Trigo prometido ainda não foi entregue a produtores

 

Segundo Conab, 14 mil toneladas anunciadas há um mês já foram vendidas

Um mês após o anúncio, as 14 mil toneladas de trigo liberadas para produtores prejudicados pela seca ainda não chegaram ao campo por causa de um desacerto entre os ministérios do Desenvolvimento Agrário (MDA) e do Desenvolvimento Social e Combate à Fome (MDS). O acordo foi firmado com os movimentos sociais no dia 1º de fevereiro, e a ideia era que o trigo já estivesse em mãos dos agricultores, o que não ocorreu.

Representantes da Federação dos Trabalhadores na Agricultura (Fetag) vão à Brasília hoje buscar soluções para o impasse. Além da questão do trigo, vão cobrar a aceleração da medida sobre a venda de milho a balcão ao preço de R$ 19,10 centavos a saca. Para a aprovação, falta apenas a assinatura do Ministério do Planejamento.

Conforme o secretário de Desenvolvimento Rural do Rio Grande do Sul, Ivar Pavan, o problema estaria na variedade do trigo estocada nos armazéns da Companhia Nacional de Abastecimento (Conab) no Estado.

Recebimento de produto no ano passado também atrasou

O trigo tipo pão, segundo o MDS, não pode ser doado para alimentação animal. Outro problema, afirma o secretário, é que as 14 mil toneladas previstas para doação já teriam sido vendidas:

– Primeiro, a informação dos representantes do MDA é de que este trigo estaria no Rio Grande do Sul. Agora, a informação que a Conab passou para o MDS é que este trigo foi vendido e que só temos grão de boa qualidade.
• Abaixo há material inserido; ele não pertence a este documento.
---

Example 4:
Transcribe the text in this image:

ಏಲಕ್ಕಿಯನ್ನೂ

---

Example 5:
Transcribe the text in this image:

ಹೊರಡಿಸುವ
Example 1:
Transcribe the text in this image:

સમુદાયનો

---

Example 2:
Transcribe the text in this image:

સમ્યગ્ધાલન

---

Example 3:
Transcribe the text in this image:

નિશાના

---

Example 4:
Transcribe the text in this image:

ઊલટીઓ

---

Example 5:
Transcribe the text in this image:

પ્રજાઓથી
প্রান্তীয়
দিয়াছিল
A superintendência regional da Conab no Rio Grande do Sul confirmou a venda. O superintendente da companhia, Glauto Melo, diz que há pelo menos 16 mil toneladas nos armazéns da companhia no Estado, mas ressalta que são da variedade adaptada para a indústria panificadora:

– Dos nossos estoques do trigo disponibilizados no ano passado para doação, o saldo remanescente acabou sendo vendido. O que temos hoje são 14 mil toneladas do MDA e duas toneladas do MDS de trigo pão.

Segundo o vice-presidente da Fetag, Carlos Joel da Silva, cerca de 30 mil famílias teriam a necessidade de utilizar o trigo para a ração animal.
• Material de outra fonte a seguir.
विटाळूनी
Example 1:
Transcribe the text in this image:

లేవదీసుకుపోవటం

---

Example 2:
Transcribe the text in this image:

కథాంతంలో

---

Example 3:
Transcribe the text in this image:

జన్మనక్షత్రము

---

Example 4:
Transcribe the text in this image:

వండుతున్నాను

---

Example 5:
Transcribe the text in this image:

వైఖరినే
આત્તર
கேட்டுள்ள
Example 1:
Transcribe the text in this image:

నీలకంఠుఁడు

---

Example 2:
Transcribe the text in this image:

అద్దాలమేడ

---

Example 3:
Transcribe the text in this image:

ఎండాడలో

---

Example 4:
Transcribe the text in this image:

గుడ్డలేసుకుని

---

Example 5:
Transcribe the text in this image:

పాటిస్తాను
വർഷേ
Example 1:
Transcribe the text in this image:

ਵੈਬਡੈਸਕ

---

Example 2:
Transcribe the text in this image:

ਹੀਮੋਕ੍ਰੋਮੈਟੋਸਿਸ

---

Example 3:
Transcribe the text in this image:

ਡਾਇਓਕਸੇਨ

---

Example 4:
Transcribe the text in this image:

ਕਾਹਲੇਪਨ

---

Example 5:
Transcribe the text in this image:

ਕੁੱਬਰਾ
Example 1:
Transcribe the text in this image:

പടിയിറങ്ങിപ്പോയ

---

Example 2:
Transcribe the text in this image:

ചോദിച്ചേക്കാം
– O governo precisa avaliar essas medidas, não pode sair anunciando sem poder concretizá-las, criando uma expectativa no agricultor de algo que não acontece – enfatiza.

No ano passado, a entrega do trigo aos produtores atingidos pela seca na Metade Sul também atrasou mais de um mês. Cerca de 30 mil toneladas haviam sido liberadas, mas houve demora no processo de licitação de empresas transportadoras do produto.